When this trend persisted for some time, someone whispered to her that her rider was behind the reputational damage to her business.
This revelation shocked her, but rather than charging at her rider, she hatched a plan with the police. The police officer was to act as a customer, with his order delivered to a specific Nairobi police station.
Everything about the item, including its serial number, was captured in images sent to the officer’s WhatsApp account.
The rider, who would receive a good commission for each item swapped, passed by the competition’s premises, swapped the item, and then delivered it to the “customer”.
When the details of what was delivered failed to match what he had been shown in the pictures, he was locked up. It didn’t take long for him to begin singing like a canary and to lead the police and the investor to the place where he was swapping items as part of a bargain for his release.
How the matter was resolved at the station is unknown, but the investor did post on social media, apologising to her clients.
With the rider fired and a new one hired, the business picked up again.
Ordering and not paying
As in the example above, you rely on riders to deliver orders to your customers within specified areas and parcel services to other parts. A customer within the free-delivery region places an order and provides their area of residence and a drop-off point.
The mode of payment is cash on delivery. Not a bad business model. However, when the rider arrives at the destination and calls the customer, the call doesn’t go through.
The phone number that was ringing minutes ago is unreachable.
All you have is the name of the estate, not a specific house number, and not everyone around knows the customer by their full name. The rider returns with the order, distraught.
Others will pick up calls from the rider, inspect the order, and call you to say they are cancelling it because it’s not what they asked for.
The queer ‘customers’
Have you ever been on seemingly busy business premises only to discover that the people milling around are not real customers?
Such people add no value to your business, but telling them off is where it gets complicated. They’re the kind of customer who appears once in a blue moon, but because the customer is king, you can’t simply chase them away. How do you deal with them diplomatically so they leave?
Customers from hell
A lady investor in the liquor business reached out to this writer and shared a sad story. Last year, she decided to sell her business as operational costs were becoming unsustainable.
The buyer decided to retain her for a while, as she had the know-your-customer advantage, given that the buyer was a greenhorn in the locality where the premises were located.
One evening, two men and a lady showed up at the business.
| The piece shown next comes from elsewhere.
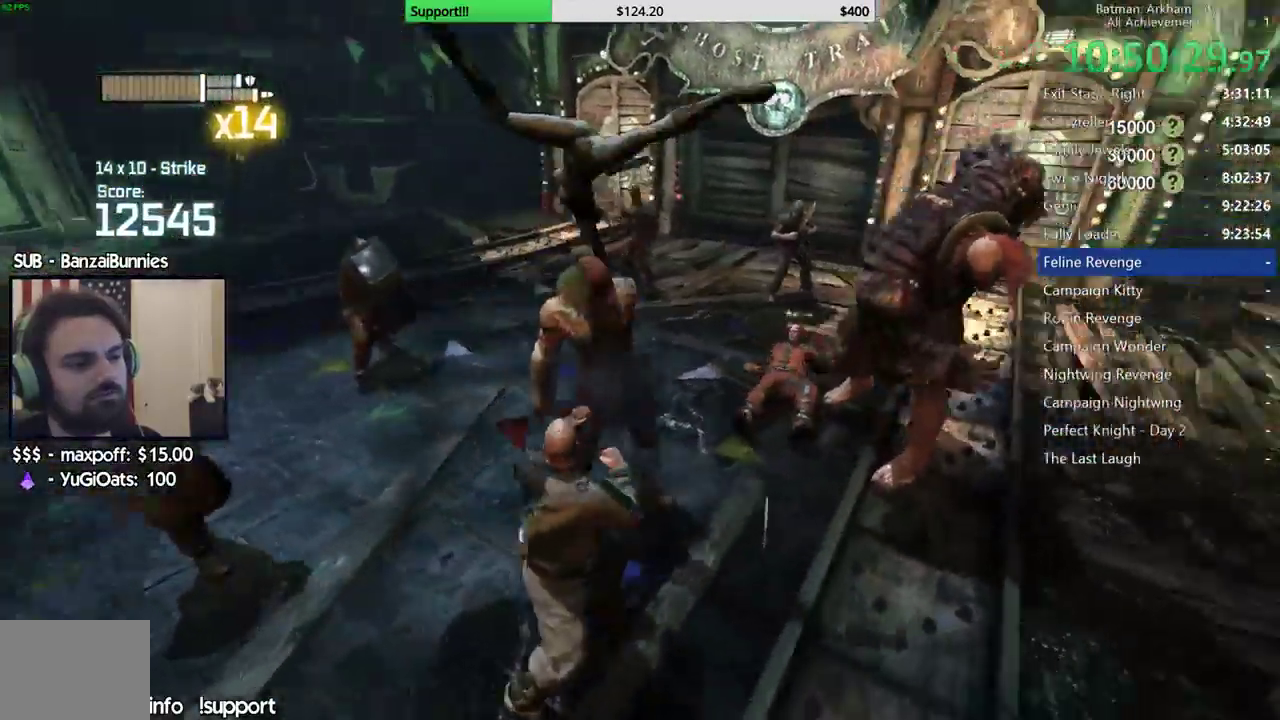
{"buttons": [], "left_stick": "up", "right_stick": "right", "events": [[367, "left_stick", "right"], [467, "left_stick", "up"]]}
She couldn’t help but notice how generous they were with other customers.
They patronised the business several times after that, earning her trust, including by leaving fat tips.
A few days later, they showed up, told her about an upcoming birthday party for one of their friends, and showed her where she lived.
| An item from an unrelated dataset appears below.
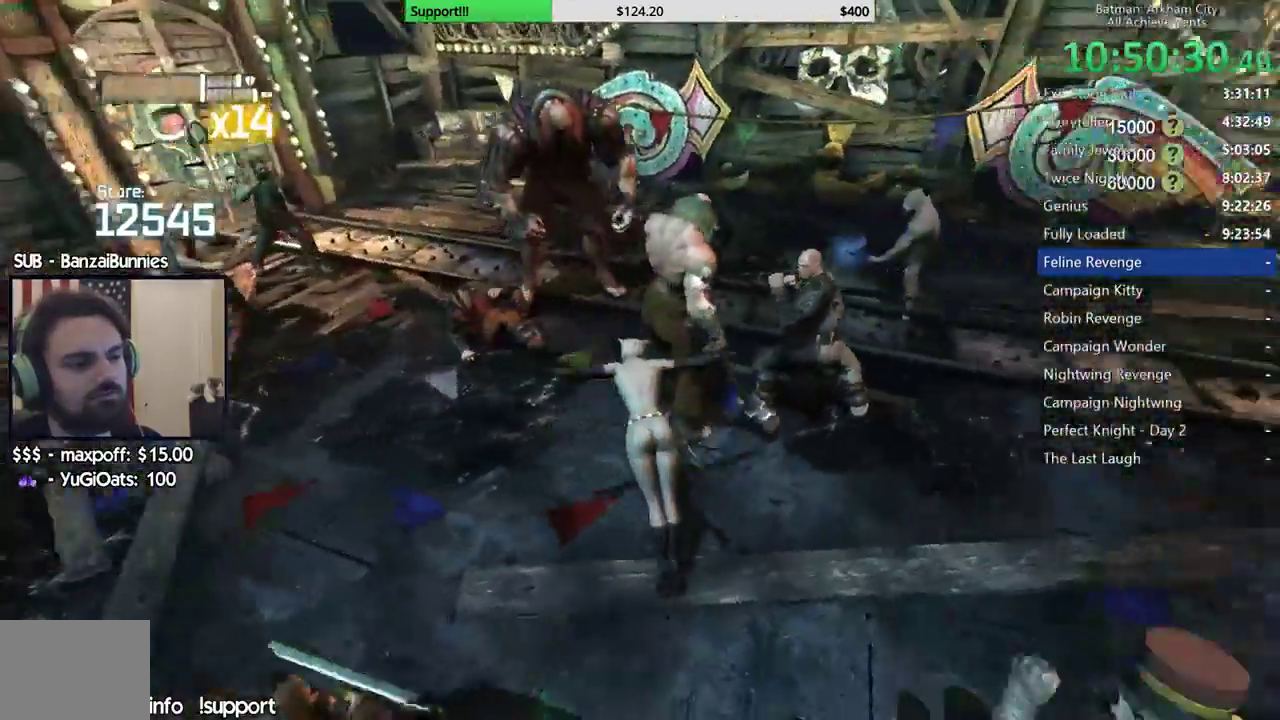
{"buttons": [], "left_stick": "up", "right_stick": "center", "events": [[50, "right_stick", "center"], [100, "X", "down"], [200, "X", "up"], [267, "X", "down"], [333, "X", "up"], [400, "X", "down"], [467, "X", "up"]]}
When the weekend of celebrations came, the three fellows showed up early in the morning, took stock worth Sh8,000 in beers and spirits, and promised to pay in the evening once the guests delivered their cash gifts.
When the given hour for payments to be remitted lapsed, she called the numbers they had left behind. Calls never went through.
After reporting the matter at her local police station and going with police officers to the address they showed her, they were greeted with shock that nobody meeting the description of those customers resided there. She was left counting losses.